Almost without exception everyone finds at least one nugget of interest during the tour. Many exclaim, “I had no idea Salem was this big – that there is so much to do!” Those are the moments my colleagues and I love. I certainly can’t speak for all Salem tour guides, but all the ones I know love Salem themselves. When you share something that you love with others, the energy is contagious. Even when those you share with have no expectation of feeling anything. I’m sure I’ll write plenty of posts about why its easy to love Salem, but the face is that people have lived here for a while, and with those people have come a lot of stories. There’s a lot of past and present humanity and human-ness here to potentially connect to. And it’s not all pretty stories that express that humanity, and it’s not all ghost stories and murder, either. There’s innovation, discovery, loss, violence, invention, celebration, mistakes, grief, connection, love, and hate. Perhaps most interesting of all, is contrast.
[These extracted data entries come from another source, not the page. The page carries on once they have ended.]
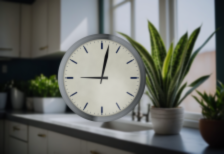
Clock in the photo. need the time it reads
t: 9:02
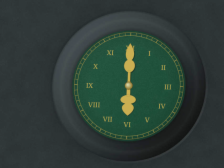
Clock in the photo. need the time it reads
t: 6:00
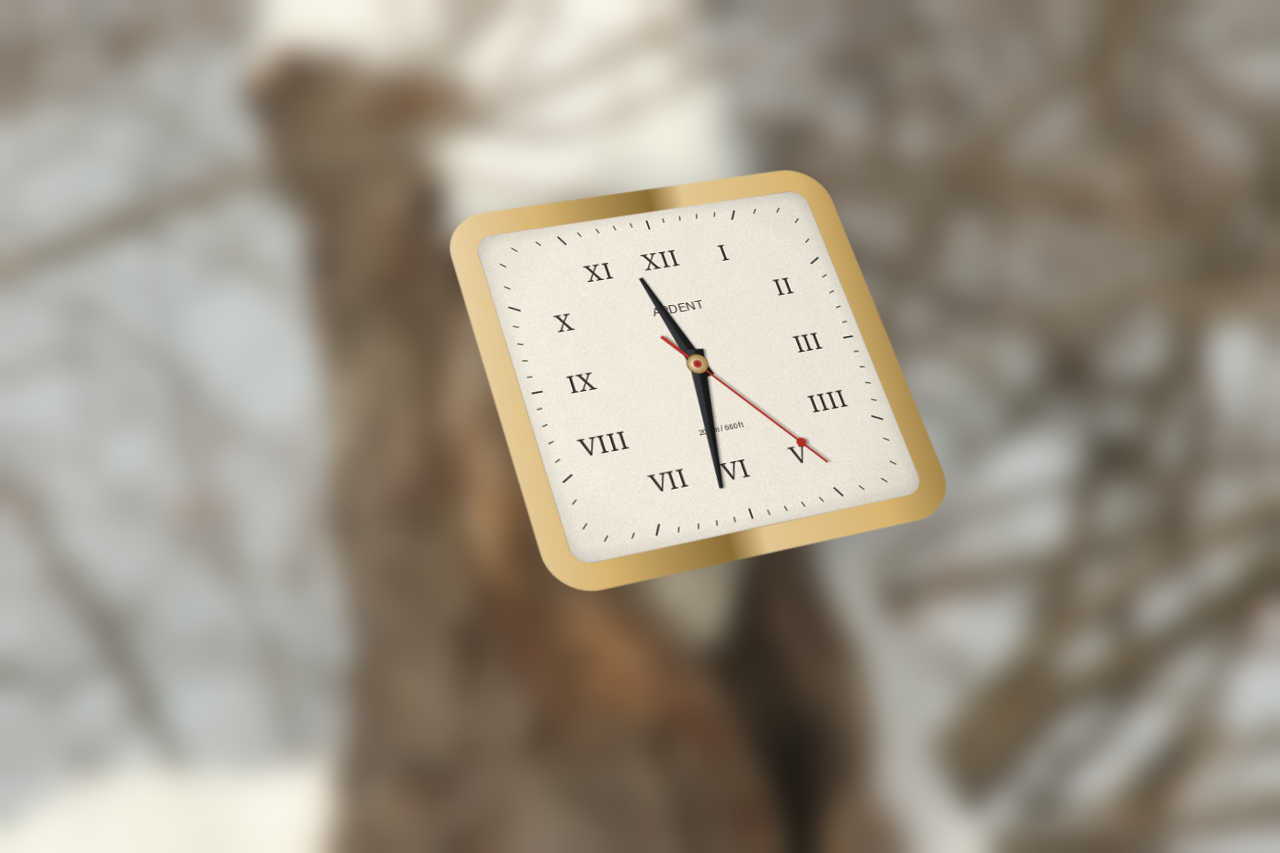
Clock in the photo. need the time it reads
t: 11:31:24
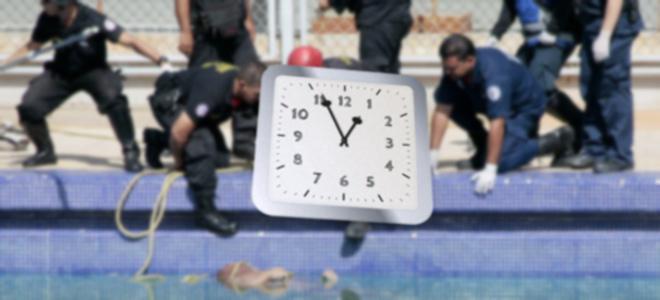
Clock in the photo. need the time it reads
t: 12:56
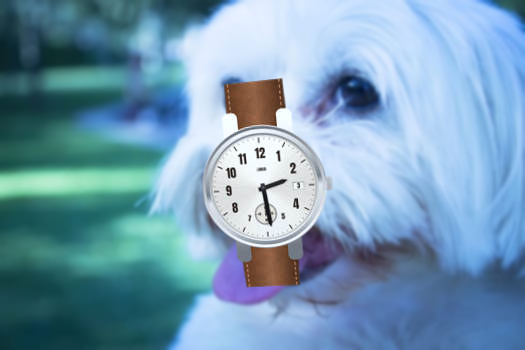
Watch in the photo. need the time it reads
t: 2:29
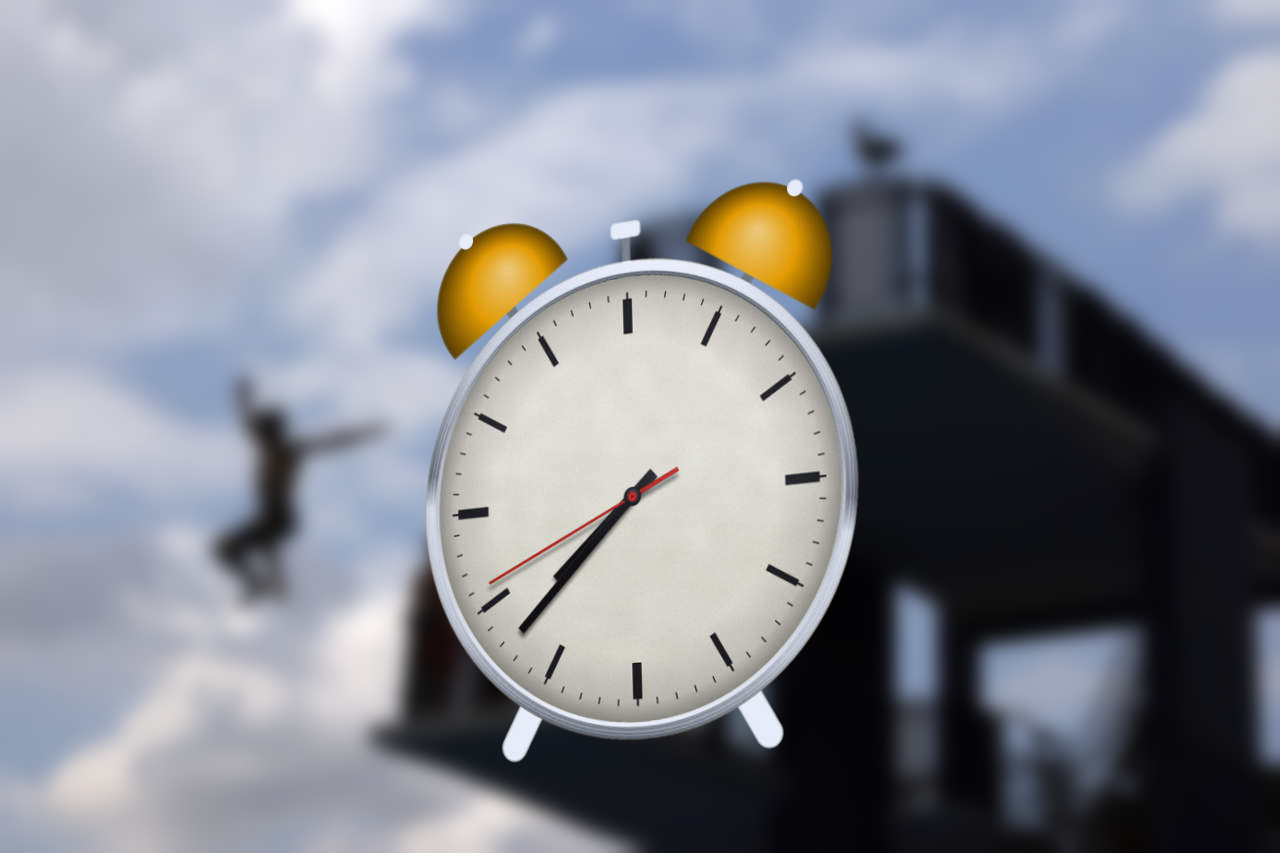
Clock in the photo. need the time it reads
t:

All places where people have lived have complex histories with stories of great contrast layered on the same site. In Salem ours are particularly visible, not only because we have buildings from four centuries neighboring one another (ex. Dunkin right next to The Merchant) but because thousands of people come here from all over the world, because Salem pops up in every corner of pop culture imaginable. Whether they consciously recognize it or not, our tourists feel that contrast, and I personally think it intrigues them. They may initially come to learn about witch history or to eat seafood, but they’ll notice the contrasts. And if they visit a museum or take a walking tour, those contrasts get more complex and interesting.

Multi-layered stories and meanings don’t attract everyone, I grant you, but from my experience they attract many more people than one might expect. The irony of the juxtaposition of the Witch Trials Memorial, Charter Street Cemetery, the metaphysical supply store Pentagram, and Frankenstein’s Castle all in spitting distance of one another on Liberty Street is not lost on many of our visitors. Neither is the irony of Salem being known in popular culture as the “Witch City” for well over one hundred years before the Witch Trials Memorial was built.

Rebecca speaking to a tour group at the Salem Witch Trials Memorial, Alyse Grimm

Do some people visit Salem with one goal in mind, accomplish it, and then leave? Sure. The majority of visitors I meet through my work either are drawn to or develop an appreciation for Salem’s complexity, though, because they are complex themselves. There are a variety of ways to experience Salem, and in four years of living here, three years of working with our visitors, its clear to me that both I and they have only scratched the surface.